EXERCISE TASK 1 → Please rewrite the paragraph of the game thread that begins "Memphis should not be taken lightly" in a shorter form, keeping its main facts.
EXERCISE TASK 2 → Transcribe the game thread word for word, starting with "## Yao Mania" and going on through "win for us.".

EXTRACT PROVIDED →
# Regular Season Game #13: Memphis Grizzlies V.S. Houston Rockets



## Dean the Master (Feb 19, 2006)

*Memphis Grizzlies V.S. Houston Rockets. Houston, TX 
Toyota Center 7:30PM Central Time*

*Houston*








*(8-4)
Probable Starters*







































*VS*

*Memphis Grizzlies*








*(2-9)
Probable Starters*






































​
Preview


> HOUSTON -- Shane Battier isn’t sure how effective he’ll be tonight against the Memphis Grizzlies.
> 
> No team, after all, is more familiar with his game.
> 
> ...


vBookie Rules


----------



## Yao Mania (Aug 4, 2003)

I live Chuck's new NBA.com pic.

Memphis should not be taken lightly. With the way the Mavs and Spurs are playing lately, this is a must win for us.


----------



## chn353 (Mar 12, 2006)

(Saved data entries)

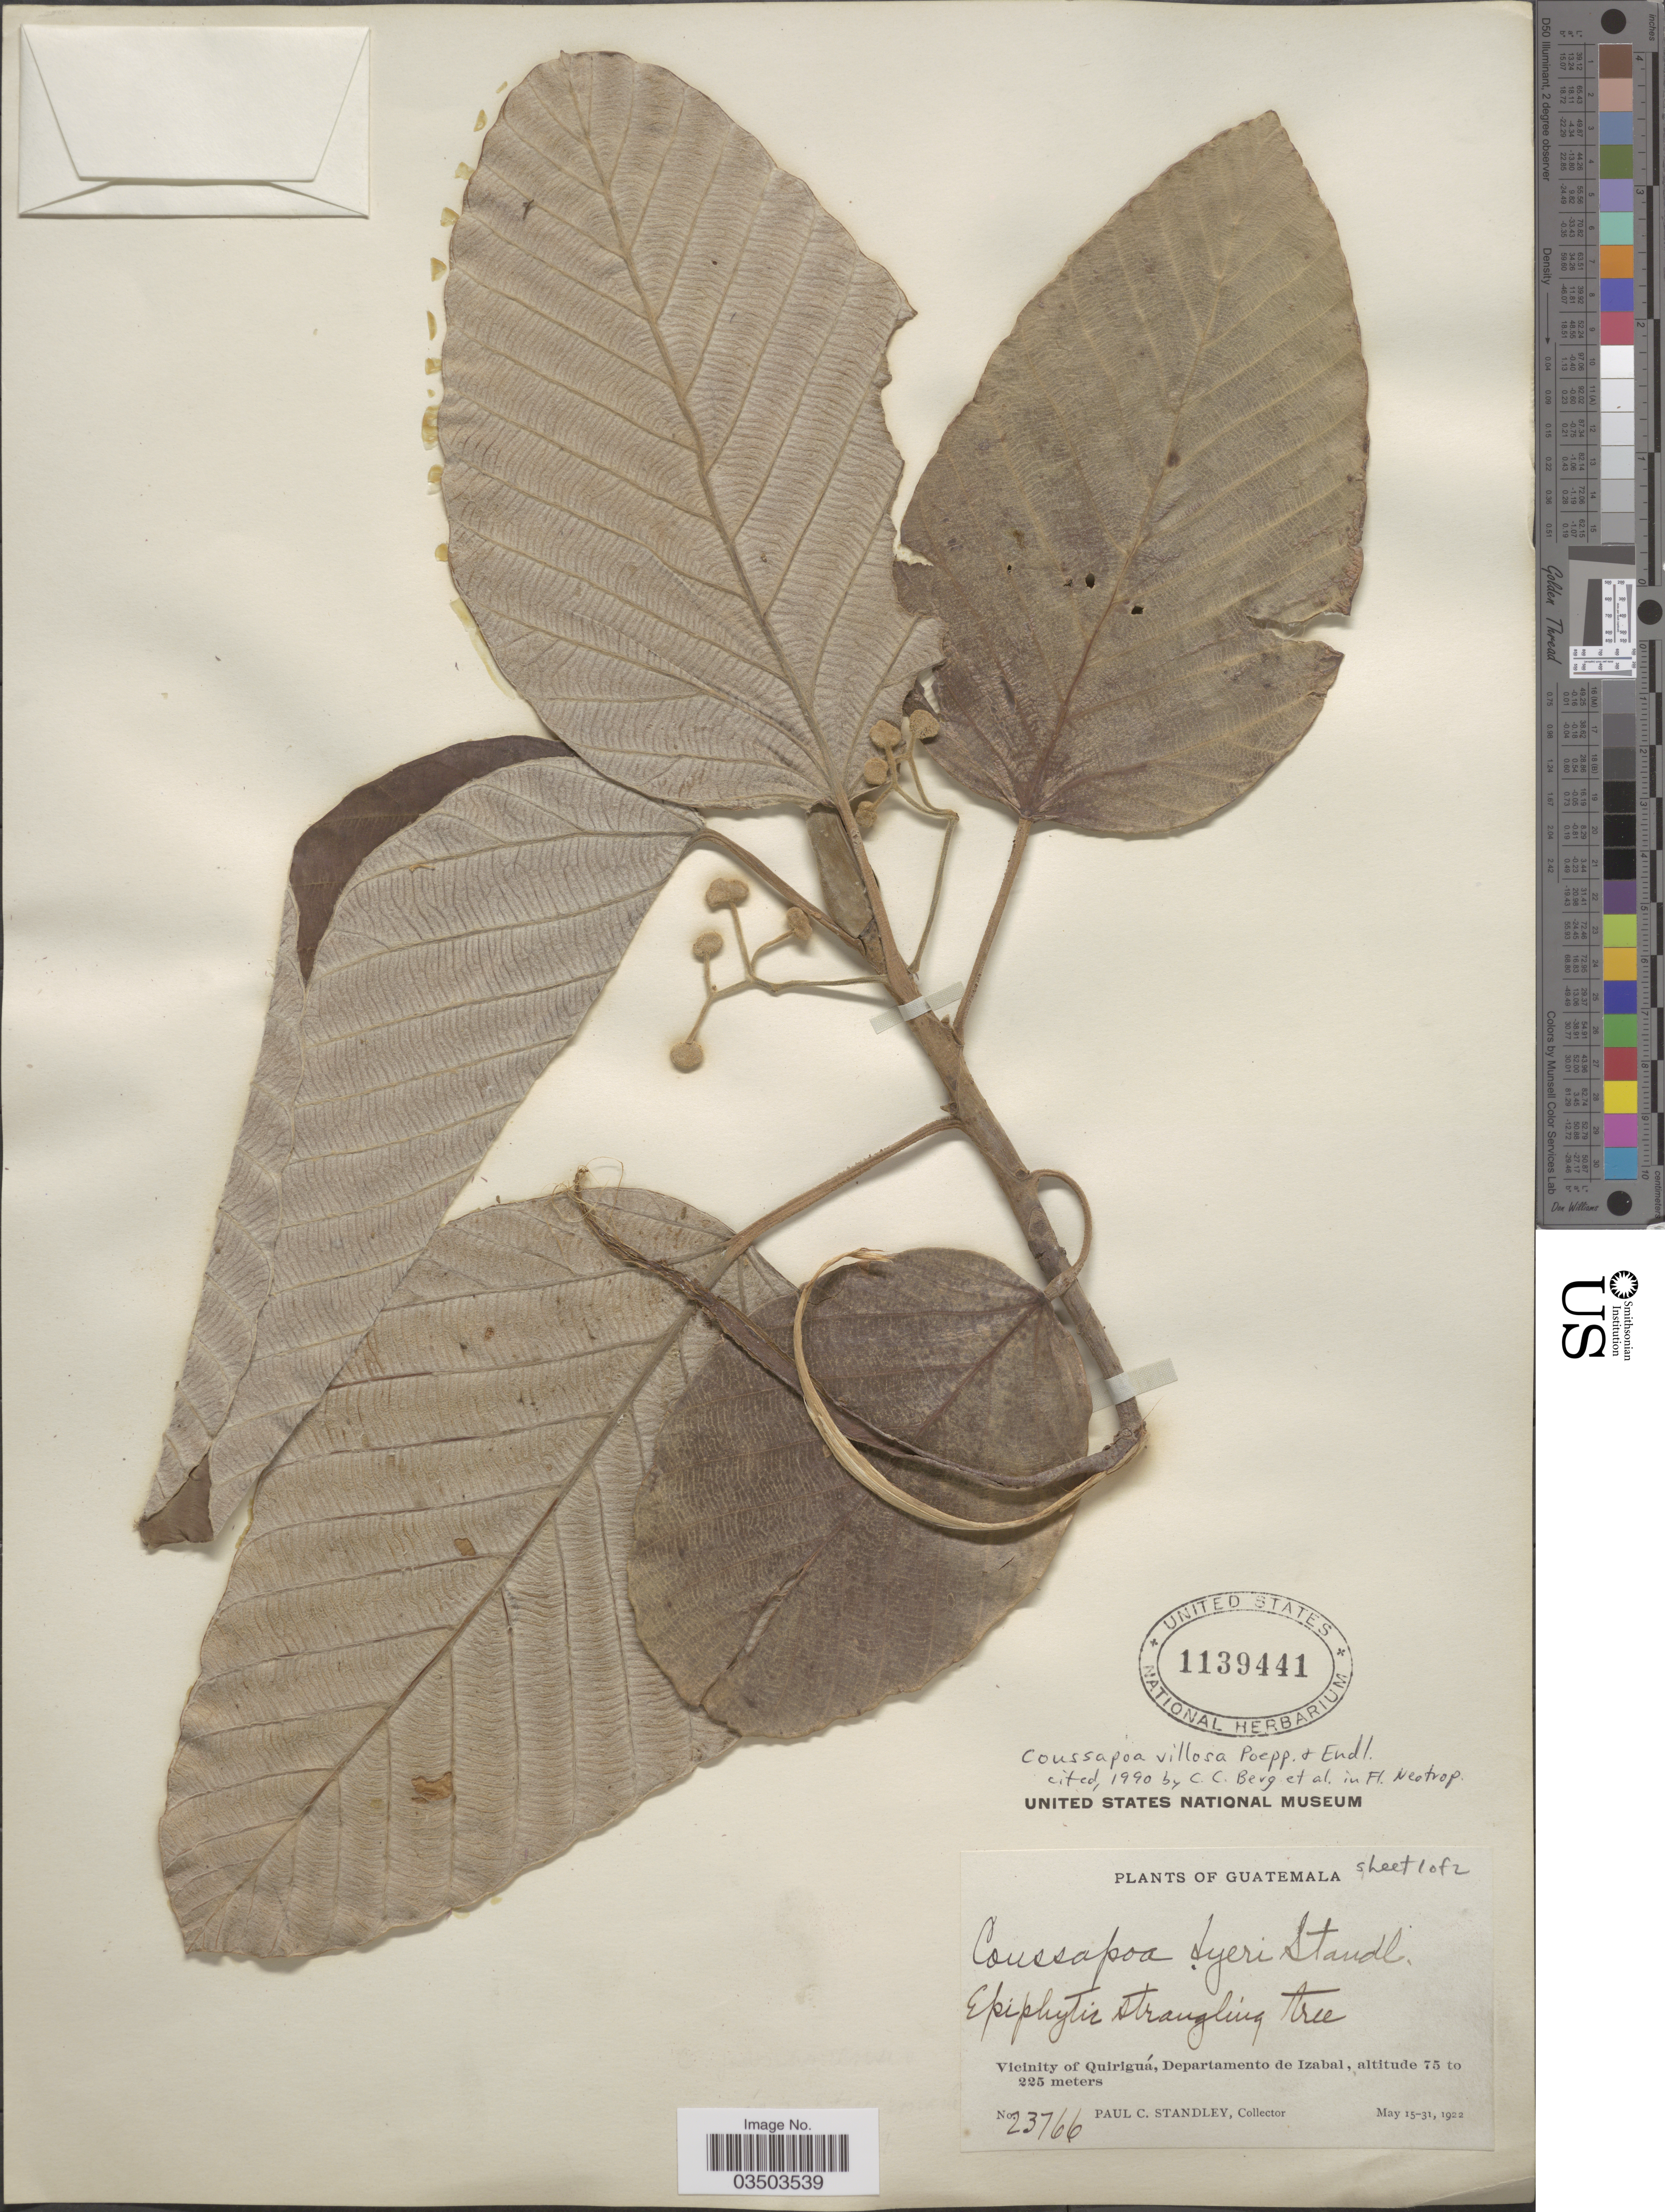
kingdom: Plantae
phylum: Tracheophyta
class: Magnoliopsida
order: Rosales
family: Urticaceae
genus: Coussapoa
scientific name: Coussapoa villosa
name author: Poepp. & Endl.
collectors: P. C. Standley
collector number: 23766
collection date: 1922-05-15/1922-05-31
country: Guatemala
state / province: Izabal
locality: Vicinity of Quiriguá, Departamento de Izabal.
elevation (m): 75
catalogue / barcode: US 1139441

COMPLETE OUTPUT 1 → Don't underestimate Memphis: with the Mavs and Spurs playing well lately, this is a must-win game for us.

COMPLETE OUTPUT 2 →
## Yao Mania (Aug 4, 2003)

I live Chuck's new NBA.com pic.

Memphis should not be taken lightly. With the way the Mavs and Spurs are playing lately, this is a must win for us.